Nitrokey Pro: PIV, X.509 certs and browser-based cert installation

Hi, guys! I am here to understand the capabilities and limitations of Nitrokey Pro for digital certificates (X.509). I don’t care about OpenPGP for now.

I am brazilian and the gov established some time ago his own CA hierarchy and legislation. Its name’s ICP-Brasil. I own a digital cert after doing a ‘face-to-face’ validation process. And the certificate was generated (or installed) directly inside a smart card by means of a browser. My cert is signed with a CA who is also signed with the top CA. And that ICP-Brasil cert can do (key + extended key usage):

Signing
Non-repudiation
Key Encipherment
TLS Web Client Authentication (1.3.6.1.5.5.7.3.2)
E-mail protection (1.3.6.1.5.5.7.3.4)
Microsoft Smart Card Logon (1.3.6.1.4.1.311.20.2.2)

I also read about Yubikey PIV-compliant capabilities but, as I understood, PIV specifies 4 slots (authentication, digital signature, key management, card authentication). Each slot is a digital cert and it does not match ICP-Brasil design. Probably other systems also.

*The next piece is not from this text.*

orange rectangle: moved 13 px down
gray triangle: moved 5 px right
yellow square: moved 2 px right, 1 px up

So my main question is: Can I use Nitrokey Pro with normal X.509 digital certificates from ICP-Brasil? And from FAQ “How many keys can I store?”: “The Nitrokey Pro, Nitrokey Start and Nitrokey Storage can store three RSA key pairs. All keys use the same identity but are used for different purposes: authentication, encryption and signing.” What does it mean? Does It work like PIV? I am lost. And the last. I see a lot of tutorial showing how to import a full X.509 cert (pub+priv) by cmd line. But is it possible to use the normal way (in Brazil), i.e., IExx as a bridge from CA issuer site and the smart card? So NO X.509 (PKCS 12) file are generated ever.

I think it is enough. Cheers.

Júlio

There should be no problem. The Nitrokey does not care about the CA hierarchy just about the certificate and the private key.

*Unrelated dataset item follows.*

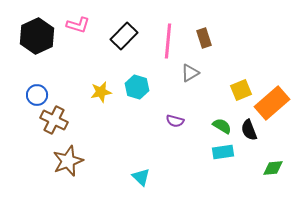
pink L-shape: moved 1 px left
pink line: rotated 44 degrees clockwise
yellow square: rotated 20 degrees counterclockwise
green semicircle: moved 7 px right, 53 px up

That has nothing to do with PIV.

OpenPGP has flags in its certificates which determine what a key is allowed to be used for. That is similar to the X.509 flags you mentioned (but simpler):

Signing
Non-repudiation
Key Encipherment
TLS Web Client Authentication (1.3.6.1.5.5.7.3.2)
E-mail protection (1.3.6.1.5.5.7.3.4)
Microsoft Smart Card Logon (1.3.6.1.4.1.311.20.2.2)

If IE uses PKCS#11 for accessing your smartcard then that should work the Nitrokey, too.

Internet Explorer doesn’t use PKCS#11 but Windows’ own certificate store. You would need a Windows Minidriver such as [1]. Alternatively OpenSC [2] contains a Minidriver too.